I'm not touching what to do re: the wife and books and software. But if since it's for your vocation, that helps take some of the sting out. I'm guessing she's pretty supportive, as is mine, in that area.


----------



## Dave L (May 12, 2006)

> _Originally posted by bened_
> If you're a teaching elder, I think it's worth it. If you can't afford it, and you're indeed the t.e., I'd strongly encourage you to approach your church to help out on this. It's an investment not just in you, but ultimately in their's and the kingdom's spiritual well-being; thus, they're not muzziing, but helping you to procure that which will empower you to feed the sheep and equip them for ministry via sound, annointed expository preaching.



I am a teaching elder, but even though I've never approached the church before, I'm still a bit reticent - think I need my wife to agree with me before I go down that route! :bigsmile:

As far as trade discount goes, on software it only works out to about 20% - good for a general customer, not so good for a bookshop.


----------



## bened (May 12, 2006)

> _Originally posted by Dave L_
> I am a teaching elder, but even though I've never approached the church before, I'm still a bit reticent - think I need my wife to agree with me before I go down that route! :bigsmile:
> 
> As far as trade discount goes, on software it only works out to about 20% - good for a general customer, not so good for a bookshop.



As it appears you'd have to pay for this out of your own funds, I applaud you and your wife approaching this prayerfully as opposed to your just doing it in the flesh and driving a wedge between you. 

Purchase at whatever level fits your budget.
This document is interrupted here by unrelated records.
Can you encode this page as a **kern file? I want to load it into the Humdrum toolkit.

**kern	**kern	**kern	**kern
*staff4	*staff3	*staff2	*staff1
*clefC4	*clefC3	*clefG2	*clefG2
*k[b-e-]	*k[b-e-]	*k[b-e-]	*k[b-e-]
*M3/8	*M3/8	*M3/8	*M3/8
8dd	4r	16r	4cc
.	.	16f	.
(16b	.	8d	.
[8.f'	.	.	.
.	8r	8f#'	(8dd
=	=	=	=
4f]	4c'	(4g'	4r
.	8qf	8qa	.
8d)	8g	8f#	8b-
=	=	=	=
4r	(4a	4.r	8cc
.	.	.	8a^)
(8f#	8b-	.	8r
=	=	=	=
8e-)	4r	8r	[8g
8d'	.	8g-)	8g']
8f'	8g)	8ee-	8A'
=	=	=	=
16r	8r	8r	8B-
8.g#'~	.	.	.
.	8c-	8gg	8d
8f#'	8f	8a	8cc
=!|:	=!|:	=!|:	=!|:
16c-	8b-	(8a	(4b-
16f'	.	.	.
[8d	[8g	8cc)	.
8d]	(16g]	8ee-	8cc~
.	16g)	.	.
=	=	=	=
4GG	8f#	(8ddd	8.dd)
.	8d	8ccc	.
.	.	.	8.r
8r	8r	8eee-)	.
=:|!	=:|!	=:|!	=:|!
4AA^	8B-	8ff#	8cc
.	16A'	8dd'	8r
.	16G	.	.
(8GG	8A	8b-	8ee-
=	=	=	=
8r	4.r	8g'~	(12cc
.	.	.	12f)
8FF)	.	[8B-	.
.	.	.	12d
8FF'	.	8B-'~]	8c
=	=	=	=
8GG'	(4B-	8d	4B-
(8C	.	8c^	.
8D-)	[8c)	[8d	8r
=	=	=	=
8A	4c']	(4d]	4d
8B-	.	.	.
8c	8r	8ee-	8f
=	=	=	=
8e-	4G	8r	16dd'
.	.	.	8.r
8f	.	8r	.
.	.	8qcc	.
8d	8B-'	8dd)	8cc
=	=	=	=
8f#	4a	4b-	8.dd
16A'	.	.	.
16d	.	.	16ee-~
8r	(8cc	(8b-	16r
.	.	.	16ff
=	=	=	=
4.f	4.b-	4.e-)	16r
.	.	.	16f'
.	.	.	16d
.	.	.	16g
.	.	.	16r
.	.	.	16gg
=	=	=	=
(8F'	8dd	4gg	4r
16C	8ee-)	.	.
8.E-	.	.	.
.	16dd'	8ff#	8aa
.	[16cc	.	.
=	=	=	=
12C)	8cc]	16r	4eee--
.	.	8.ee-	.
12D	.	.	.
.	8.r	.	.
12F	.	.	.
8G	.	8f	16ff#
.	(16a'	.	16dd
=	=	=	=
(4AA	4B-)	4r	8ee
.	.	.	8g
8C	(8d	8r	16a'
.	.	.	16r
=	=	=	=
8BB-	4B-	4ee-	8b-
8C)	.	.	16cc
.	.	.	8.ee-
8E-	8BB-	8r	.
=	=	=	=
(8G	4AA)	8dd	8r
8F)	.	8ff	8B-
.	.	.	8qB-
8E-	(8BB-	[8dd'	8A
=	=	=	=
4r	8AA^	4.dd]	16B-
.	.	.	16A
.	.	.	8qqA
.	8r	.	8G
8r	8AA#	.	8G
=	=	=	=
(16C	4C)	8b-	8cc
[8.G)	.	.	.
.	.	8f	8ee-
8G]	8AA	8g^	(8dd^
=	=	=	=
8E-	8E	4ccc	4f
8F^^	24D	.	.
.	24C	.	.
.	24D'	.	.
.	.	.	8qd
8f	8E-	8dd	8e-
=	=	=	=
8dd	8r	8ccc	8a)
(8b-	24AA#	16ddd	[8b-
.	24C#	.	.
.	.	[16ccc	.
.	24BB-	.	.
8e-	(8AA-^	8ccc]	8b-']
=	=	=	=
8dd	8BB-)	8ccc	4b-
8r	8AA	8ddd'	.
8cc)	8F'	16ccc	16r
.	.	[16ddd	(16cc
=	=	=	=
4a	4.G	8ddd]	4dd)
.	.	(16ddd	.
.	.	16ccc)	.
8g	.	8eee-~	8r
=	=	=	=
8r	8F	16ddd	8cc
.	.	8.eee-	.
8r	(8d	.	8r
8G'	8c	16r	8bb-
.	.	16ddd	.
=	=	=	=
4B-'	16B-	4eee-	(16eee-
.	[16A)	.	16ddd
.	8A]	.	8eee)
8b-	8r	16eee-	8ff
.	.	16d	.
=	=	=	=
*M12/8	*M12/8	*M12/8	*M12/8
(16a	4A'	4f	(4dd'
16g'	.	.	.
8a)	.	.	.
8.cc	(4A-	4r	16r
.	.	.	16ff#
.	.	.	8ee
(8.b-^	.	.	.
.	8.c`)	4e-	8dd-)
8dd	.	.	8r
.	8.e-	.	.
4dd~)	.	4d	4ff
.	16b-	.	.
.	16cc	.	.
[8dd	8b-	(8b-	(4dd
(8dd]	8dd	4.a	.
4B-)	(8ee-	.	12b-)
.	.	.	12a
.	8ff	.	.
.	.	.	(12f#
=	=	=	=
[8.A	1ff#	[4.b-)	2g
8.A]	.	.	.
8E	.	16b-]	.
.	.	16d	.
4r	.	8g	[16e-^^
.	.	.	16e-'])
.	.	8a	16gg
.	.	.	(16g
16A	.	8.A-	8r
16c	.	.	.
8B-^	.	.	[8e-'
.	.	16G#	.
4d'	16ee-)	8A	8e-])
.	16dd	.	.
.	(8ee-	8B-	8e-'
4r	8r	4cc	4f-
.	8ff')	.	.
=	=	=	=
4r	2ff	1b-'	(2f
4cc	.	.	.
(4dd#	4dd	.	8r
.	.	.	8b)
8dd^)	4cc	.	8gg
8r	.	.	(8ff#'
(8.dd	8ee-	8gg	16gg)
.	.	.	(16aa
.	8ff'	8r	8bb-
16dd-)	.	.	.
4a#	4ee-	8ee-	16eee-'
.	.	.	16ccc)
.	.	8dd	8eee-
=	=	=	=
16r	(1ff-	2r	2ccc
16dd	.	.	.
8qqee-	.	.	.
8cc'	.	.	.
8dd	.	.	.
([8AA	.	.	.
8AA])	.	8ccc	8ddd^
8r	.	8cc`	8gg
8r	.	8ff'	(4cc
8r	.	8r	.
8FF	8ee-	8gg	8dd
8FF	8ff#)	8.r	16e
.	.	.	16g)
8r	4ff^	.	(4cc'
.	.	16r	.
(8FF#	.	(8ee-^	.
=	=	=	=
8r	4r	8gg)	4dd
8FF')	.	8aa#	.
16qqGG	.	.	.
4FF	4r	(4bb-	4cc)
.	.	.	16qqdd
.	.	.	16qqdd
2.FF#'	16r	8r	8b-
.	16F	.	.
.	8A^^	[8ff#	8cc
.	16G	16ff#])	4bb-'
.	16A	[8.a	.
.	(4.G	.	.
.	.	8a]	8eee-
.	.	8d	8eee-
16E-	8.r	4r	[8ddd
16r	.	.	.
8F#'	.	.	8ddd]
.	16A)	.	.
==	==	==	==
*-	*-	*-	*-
Then you'll be in for bigger discounts down the road. Also, if you're a student, logos has an academic program that gives deep discounts as well. 

Continue in this prayerful attitude and God will bless. Also, pray for the Lord to raise up your church or someone in it to supply funds, etc. Give yourself room for the Lord to bless in this endeavor. It will bless you and the one(s) who give. This has happened in my life - especially when my wife got to praying.


----------